ASSIGNED TASK 1: To which journal was the study described in the publication record submitted?
ASSIGNED TASK 2: Translate this sentence from the publication record into Spanish: "Aspergillus flavus GPI-anchored protein-encoding ecm33 has a role in growth, development, aflatoxin biosynthesis, and maize infection."
ASSIGNED TASK 3: Carry on the publication record on the Aspergillus flavus ecm33 study from the point where it ends.

──────── TEXT PROVIDED

Research Project: Genetic and Environmental Factors Controlling Aflatoxin Biosynthesis

Location: Food and Feed Safety Research

Title: Aspergillus flavus GPI-anchored protein-encoding ecm33 has a role in growth, development, aflatoxin biosynthesis, and maize infection

Author
item Chang, Perng Kuang
item ZHANG, QI - Oil Crops Research Institute - China
item Scharfenstein, Leslie - Les
item Mack, Brian
item YOSHIMI, AKIRA - Tohoku University
item MIYAZAWA, KEN - Tohoku University
item ABE, KEIETSU - Tohoku University

Submitted to: Applied Microbiology and Biotechnology
Publication Type: Peer Reviewed Journal
Publication Acceptance Date: 4/10/2018
Publication Date: 4/25/2018
Citation: Chang, P.-K., Zhang, Q., Scharfenstein, L.L., Mack, B.M., Yoshimi, A., Miyazawa, K., Abe, K. 2018. Aspergillus flavus GPI-anchored protein-encoding ecm33 has a role in growth, development, aflatoxin biosynthesis, and maize infection. Applied Microbiology and Biotechnology. https://doi.org/10.1007/s00253-018-9012-7.

────────────────
──────── PROVIDED INFORMATION

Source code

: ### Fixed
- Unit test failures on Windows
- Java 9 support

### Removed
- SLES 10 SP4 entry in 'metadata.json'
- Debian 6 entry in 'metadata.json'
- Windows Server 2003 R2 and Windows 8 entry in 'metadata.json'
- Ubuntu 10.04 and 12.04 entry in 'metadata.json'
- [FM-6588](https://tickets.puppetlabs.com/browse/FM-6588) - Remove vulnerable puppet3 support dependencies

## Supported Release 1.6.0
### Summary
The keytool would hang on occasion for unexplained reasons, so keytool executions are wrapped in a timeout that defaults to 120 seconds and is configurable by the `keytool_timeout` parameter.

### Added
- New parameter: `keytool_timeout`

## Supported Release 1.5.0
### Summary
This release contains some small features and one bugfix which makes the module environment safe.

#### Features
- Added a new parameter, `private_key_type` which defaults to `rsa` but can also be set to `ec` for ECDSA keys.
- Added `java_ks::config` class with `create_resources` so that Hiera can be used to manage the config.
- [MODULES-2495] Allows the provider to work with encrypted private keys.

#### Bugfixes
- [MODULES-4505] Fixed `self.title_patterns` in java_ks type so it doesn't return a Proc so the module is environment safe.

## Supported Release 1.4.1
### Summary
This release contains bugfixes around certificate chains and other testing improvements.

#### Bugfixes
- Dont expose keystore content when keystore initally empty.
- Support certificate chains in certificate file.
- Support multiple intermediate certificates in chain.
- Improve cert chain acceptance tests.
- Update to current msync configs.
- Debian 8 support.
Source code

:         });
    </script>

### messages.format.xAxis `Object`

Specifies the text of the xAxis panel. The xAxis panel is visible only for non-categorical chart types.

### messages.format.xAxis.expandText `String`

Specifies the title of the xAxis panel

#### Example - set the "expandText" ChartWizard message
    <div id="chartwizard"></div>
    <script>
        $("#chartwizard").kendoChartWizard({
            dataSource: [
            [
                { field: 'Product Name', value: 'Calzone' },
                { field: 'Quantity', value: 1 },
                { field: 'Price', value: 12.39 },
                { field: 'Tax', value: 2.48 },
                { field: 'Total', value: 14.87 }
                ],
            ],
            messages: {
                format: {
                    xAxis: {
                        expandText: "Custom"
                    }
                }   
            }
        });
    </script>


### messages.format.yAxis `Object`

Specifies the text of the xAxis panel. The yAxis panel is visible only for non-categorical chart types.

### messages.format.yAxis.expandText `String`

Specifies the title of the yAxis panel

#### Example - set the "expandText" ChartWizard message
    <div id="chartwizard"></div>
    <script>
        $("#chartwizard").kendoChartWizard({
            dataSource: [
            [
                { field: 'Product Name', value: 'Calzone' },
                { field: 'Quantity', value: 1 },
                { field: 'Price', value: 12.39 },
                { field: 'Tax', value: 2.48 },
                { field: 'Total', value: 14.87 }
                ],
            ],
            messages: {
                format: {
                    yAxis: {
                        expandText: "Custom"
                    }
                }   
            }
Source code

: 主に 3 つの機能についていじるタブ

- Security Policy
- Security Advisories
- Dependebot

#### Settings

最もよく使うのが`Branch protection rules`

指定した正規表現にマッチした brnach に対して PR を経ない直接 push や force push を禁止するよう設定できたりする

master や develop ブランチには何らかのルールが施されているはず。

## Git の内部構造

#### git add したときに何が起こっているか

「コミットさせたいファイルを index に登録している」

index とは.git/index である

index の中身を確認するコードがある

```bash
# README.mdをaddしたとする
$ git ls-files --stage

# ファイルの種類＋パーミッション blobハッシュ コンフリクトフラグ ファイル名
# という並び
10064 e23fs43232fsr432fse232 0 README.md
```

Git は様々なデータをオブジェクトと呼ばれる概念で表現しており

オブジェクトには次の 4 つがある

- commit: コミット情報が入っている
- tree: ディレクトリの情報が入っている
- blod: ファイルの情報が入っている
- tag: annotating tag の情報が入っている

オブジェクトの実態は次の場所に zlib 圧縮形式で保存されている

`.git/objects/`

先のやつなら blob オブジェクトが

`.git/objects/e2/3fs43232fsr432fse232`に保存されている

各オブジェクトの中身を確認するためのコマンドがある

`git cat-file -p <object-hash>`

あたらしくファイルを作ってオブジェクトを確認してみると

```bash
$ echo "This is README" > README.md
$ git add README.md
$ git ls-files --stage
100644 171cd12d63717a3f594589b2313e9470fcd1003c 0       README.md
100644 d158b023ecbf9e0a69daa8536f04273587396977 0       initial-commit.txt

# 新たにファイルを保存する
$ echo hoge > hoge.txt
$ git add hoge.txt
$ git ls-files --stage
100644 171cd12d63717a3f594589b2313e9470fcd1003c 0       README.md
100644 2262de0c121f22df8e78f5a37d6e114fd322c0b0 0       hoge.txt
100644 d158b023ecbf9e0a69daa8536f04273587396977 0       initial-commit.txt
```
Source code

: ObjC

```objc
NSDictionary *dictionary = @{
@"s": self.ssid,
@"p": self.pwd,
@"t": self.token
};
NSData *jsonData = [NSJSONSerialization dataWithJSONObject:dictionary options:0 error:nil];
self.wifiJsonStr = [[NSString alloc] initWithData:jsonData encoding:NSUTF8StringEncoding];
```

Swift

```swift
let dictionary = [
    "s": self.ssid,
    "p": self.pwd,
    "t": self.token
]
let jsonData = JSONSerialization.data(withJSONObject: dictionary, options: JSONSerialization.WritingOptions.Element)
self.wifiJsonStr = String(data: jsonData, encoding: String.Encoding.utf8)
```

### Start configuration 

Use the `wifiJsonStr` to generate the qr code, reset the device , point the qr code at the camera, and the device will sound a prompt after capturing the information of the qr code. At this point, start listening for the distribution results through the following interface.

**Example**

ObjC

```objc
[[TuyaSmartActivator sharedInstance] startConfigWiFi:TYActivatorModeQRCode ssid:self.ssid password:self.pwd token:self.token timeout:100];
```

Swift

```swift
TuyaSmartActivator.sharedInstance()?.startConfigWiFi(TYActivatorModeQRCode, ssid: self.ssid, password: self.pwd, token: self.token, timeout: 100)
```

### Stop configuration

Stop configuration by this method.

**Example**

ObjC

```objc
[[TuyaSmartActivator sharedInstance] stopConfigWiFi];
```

────────────────

WRITTEN RESPONSE 1: Applied Microbiology and Biotechnology

WRITTEN RESPONSE 2: El gen ecm33 de Aspergillus flavus, que codifica una proteína anclada a GPI, tiene un papel en el crecimiento, el desarrollo, la biosíntesis de aflatoxinas y la infección del maíz.

WRITTEN RESPONSE 3:
DOI: https://doi.org/10.1007/s00253-018-9012-7

Interpretive Summary: Aspergillus flavus, a saprophytic fungus, usually lives on decaying vegetation. When encountering nutrient-rich crops, the opportunistic pathogen transiently turns parasitic, killing and macerating host tissues. Plant innate immunity relies primarily on the detection of invading pathogens. Cell wall components such as chitin and ß-glucan are elicitors involved in microbe-associated molecular patterns recognized by host plants. Few genes involved in cell wall integrity of A. flavus have been studied. In this work, we examined the function of a gene that encodes a cell wall organization protein. We found that a defect in this gene slowed colony growth, decreased conidiation and altered conidial color but it elevated sclerotial production and increased the sensitivity to a cell wall perturbing agent. Analyses of cell wall of the gene mutant strain showed that its a-glucan was decreased but its chitin and ß-glucan were increased. Compromised cell wall integrity appeared to also affect A. flavus growth and development.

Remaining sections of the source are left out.